# Finding the volume of a 3-dimensional spherical intersection

## Main Question or Discussion Point

If two spheres of radius 1 intersect each other so the surface of each sphere passes through the other’s center how could you find the exact volume of the intersection? It doesn't matter what kind of method, it could be double or triple integration, geometry, polar, cylindrical or spherical coordinates.

HallsofIvy
Here's how I would do it. Take one of the spheres to be centered at (0,0,0) and the other at (0,0,1).
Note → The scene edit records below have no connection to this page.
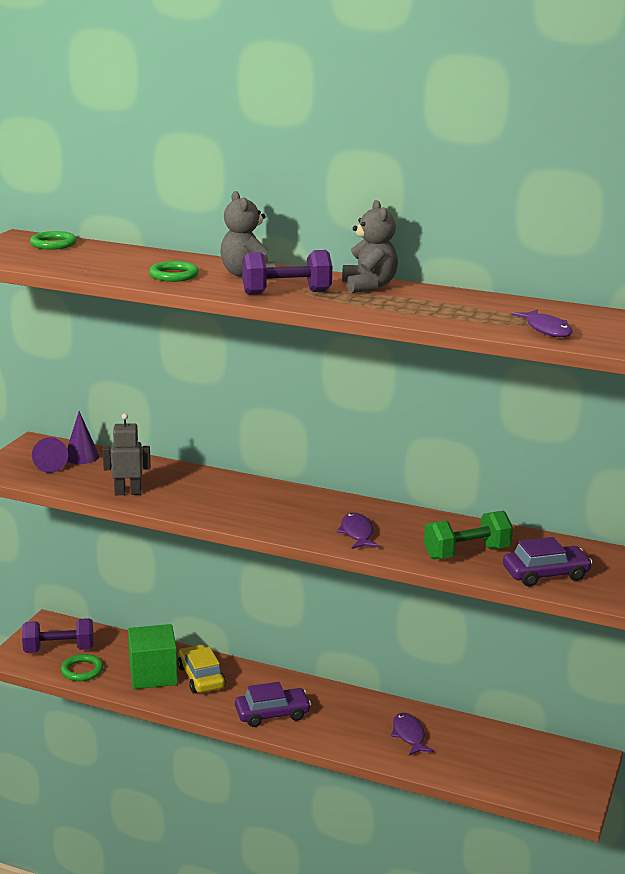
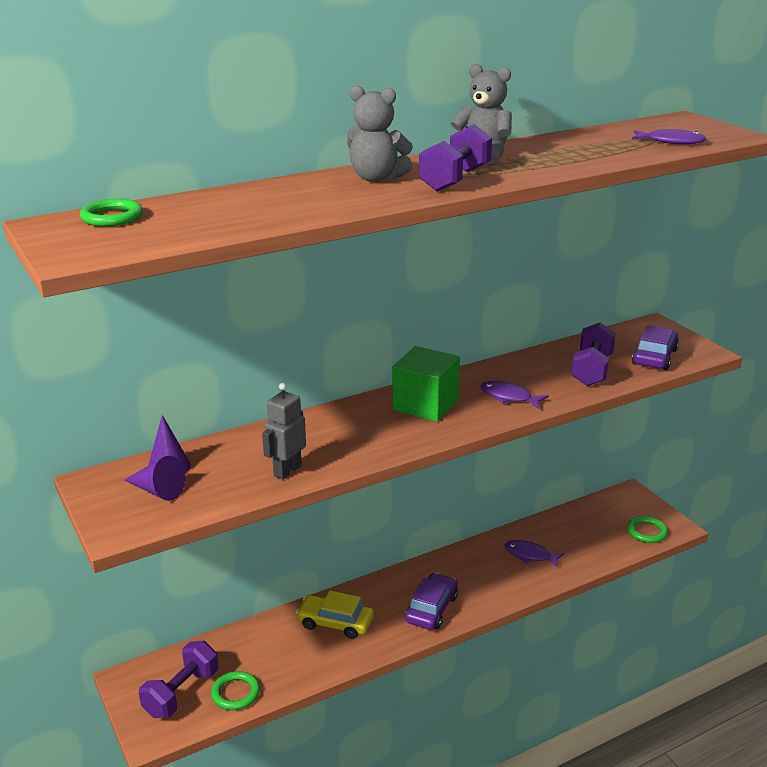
camera: 50 degrees left, 5 degrees up
(153, 675) = (297, 650): green cube -> green cube (425, 405)
(174, 275) = (327, 200): green ring -> green ring (646, 532)
(466, 553) = (591, 370): green dumbbell -> purple dumbbell

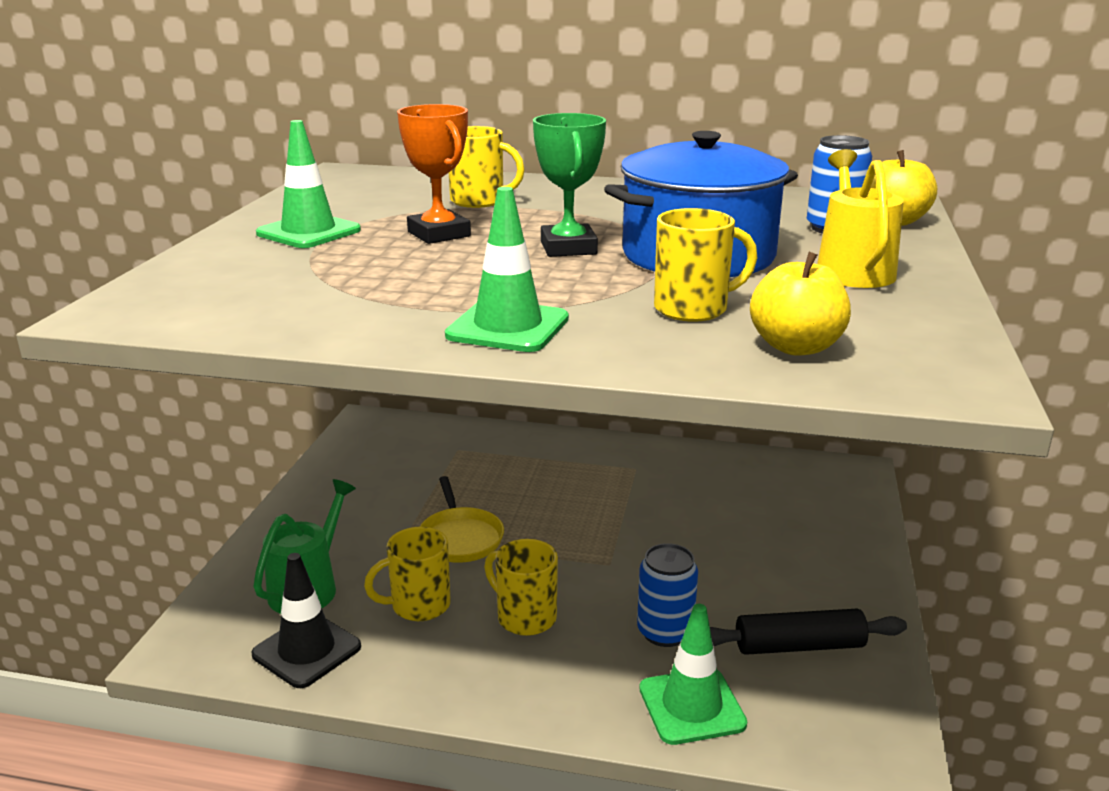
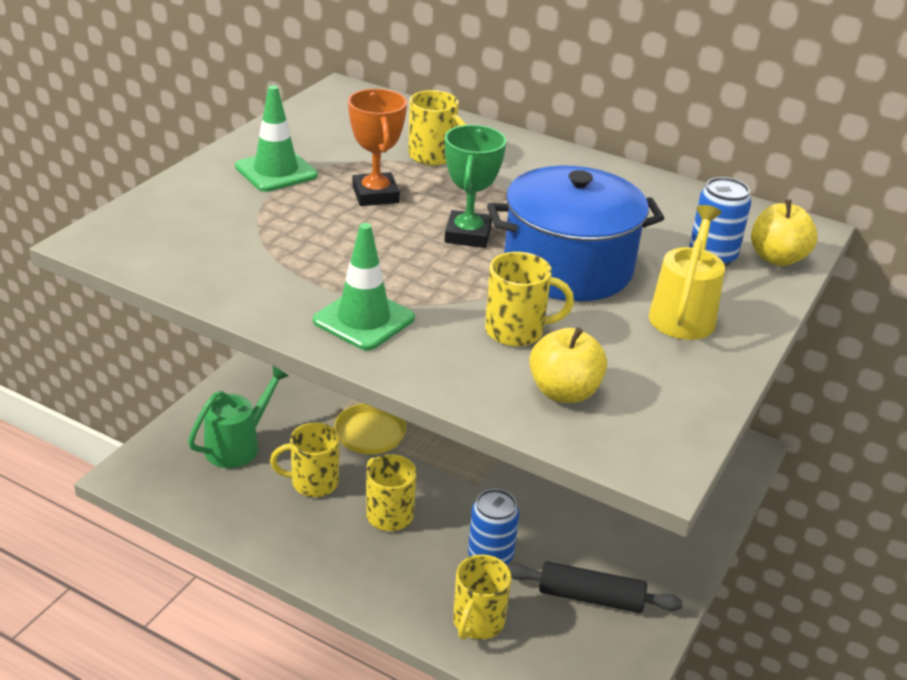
camera: 15 degrees right, 10 degrees up
(306, 650) = (217, 498): black traffic cone -> none
(691, 706) = (477, 622): green traffic cone -> yellow mug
The first sphere is given by $x^2+ y^2+ z^2= 1$ and the second by $x^2+ y^2+ (z-1)^2= 1=$. Their intersection, then, is where $x^2+ y^2+ z^2= x^2+ y^2+ (z-1)^2$ or [math]z^2= (z-1)^2= z^2- 2z+ 1[/itex] so z= 1/2. Now, just calculate the volume of the portion of $x^2+ y^2+ z^2= 1$ above z= 1/2. Now just "translate" the figure down 1/2l That is, let z'= z- 1/2 so that z= z'+ 1/2 and the equations are $x^2+ y^2+ (z'+ 1/2)^2= 1$ and z'= 0. It would probably be simplest to do that in cylindrical coordinates. That way, $x^2+ y^2+ (z'+ 1/2)^2= 1$ becomes $r^2+ (z+1/2)^2= 1$. Since z> 0, z'> 1/2 and $z'= 1/2+ \sqrt{1- r^2}$.